Resilient buildings stand best chance against climate change: IPCC
The International Panel on Climate Change (IPCC) is warning that the extreme weather conditions climatologists are predicting due to global warming could spell dire consequences for people’s well-being and safety if developers continue to build to minimum standards, rather than adapting to resiliency-based standards.
The report shows the housing and construction industries have made strides toward mitigating climate change by incorporating energy efficiency in building design, however, the cost of adaptation measures and limited long-term liability for future buildings has influenced some builders to take a wait-and-see approach.
“The decisions we make today will have a dramatic impact on our housing stock for generations to come,” said Marcus Poirier, president of MasonryWorx. “Adapting to climate change in our building practices now must be done with a view to buildings lasting for the next 100 years.”
Canadians and businesses are feeling the cost of extreme weather. Numbers from Insurance Bureau of Canada show that yearly payouts due to floods, fire, hail and windstorms has increased from $100 million a decade ago to $1 billion between 2009 and 2012.
“There is no question that the incidents of severe weather are increasing in Canada, so are their frequency and severity,” says Glenn McGillivray, managing director of Institute for Catastrophic Loss Prevention. “The number of events is increasing and the impact of the events is increasing.” While Canada’s building code is generally strong, it’s not perfect, he added. “There are gaps.

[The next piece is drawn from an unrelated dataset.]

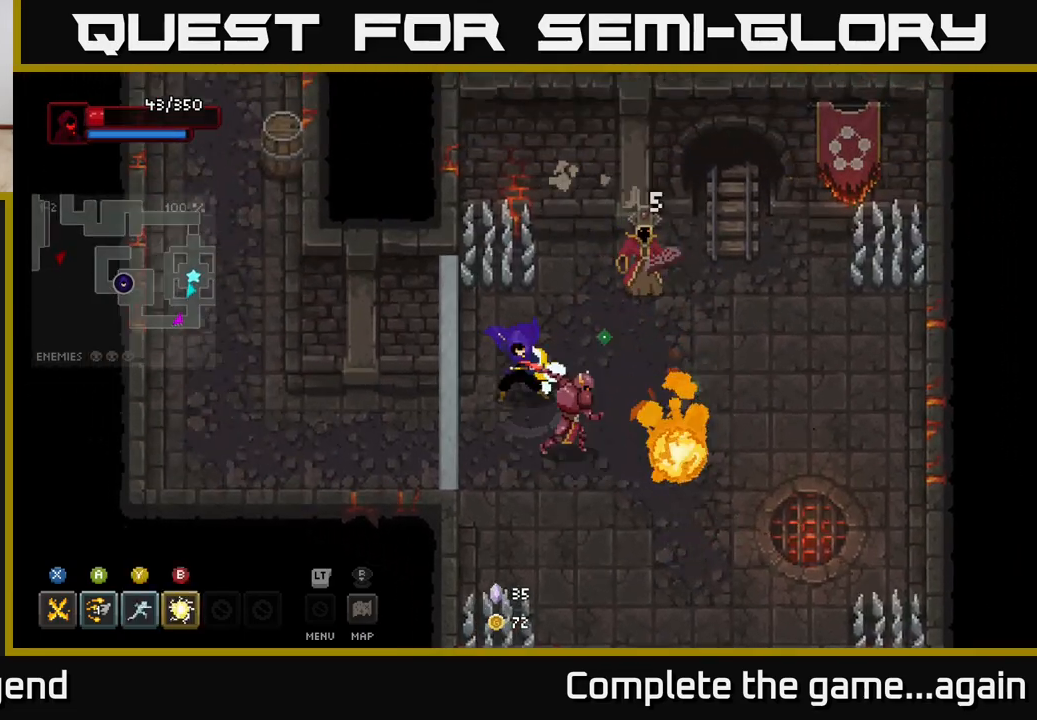
{"buttons": ["X"], "left_stick": "down-right", "right_stick": "center", "events": []}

As we move into a future of more uncertain weather some gaps have to be filled.”
Some designers and architects worry that modern communities aren’t being built with the principles of resilience, which allows homes, buildings and the people living in them to cope better during extreme weather conditions.

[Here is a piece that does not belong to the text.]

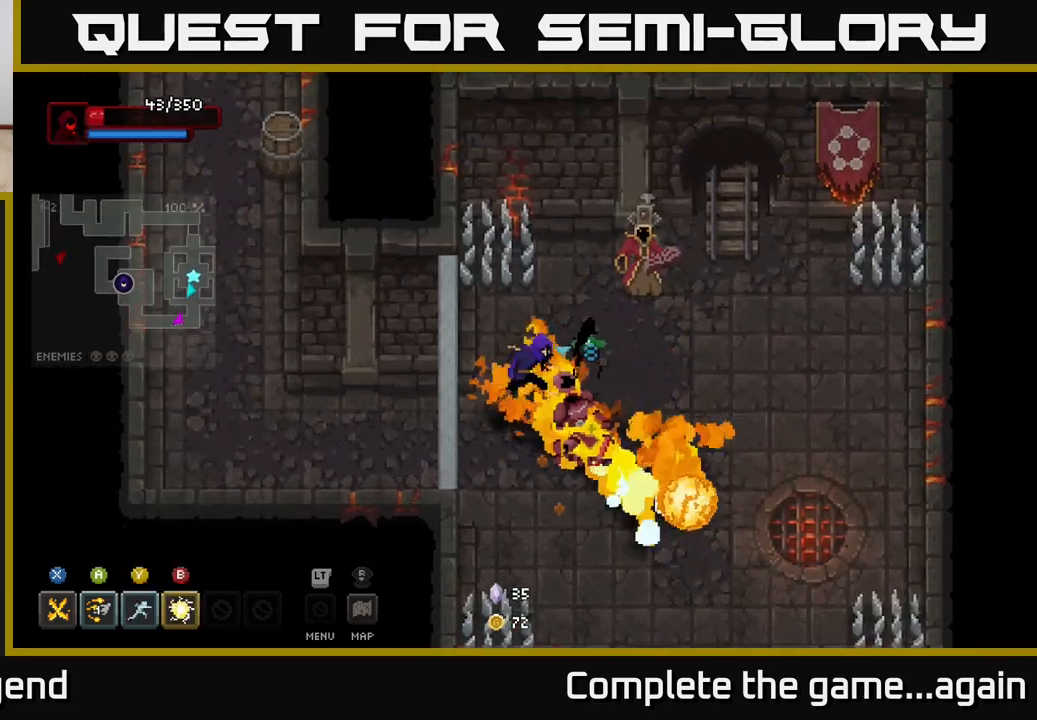
{"buttons": [], "left_stick": "up-right", "right_stick": "center", "events": [[50, "X", "up"], [67, "left_stick", "center"], [167, "left_stick", "down-right"], [267, "X", "down"], [433, "X", "up"], [433, "left_stick", "up-right"]]}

“A masonry building is going to be far better when the power goes out, which is going to be happening possibly more often with extreme weather and the grid breaking down,” said Lloyd Alter, an architect and sustainable design professor at Ryerson University. “A masonry building that is insulated is going to keep people far more comfortable inside than an all glass condo like the kind they’re building now.”
Green design and construction expert Alex Wilson argues the issue could come down to a matter of life and death. Adopting resilience stems from the motivation of life-safety rather than simply doing the right thing. “We need to practice green building because it will keep us safe – a powerful motivation – and this may be the way to finally achieve widespread adoption of such measures.”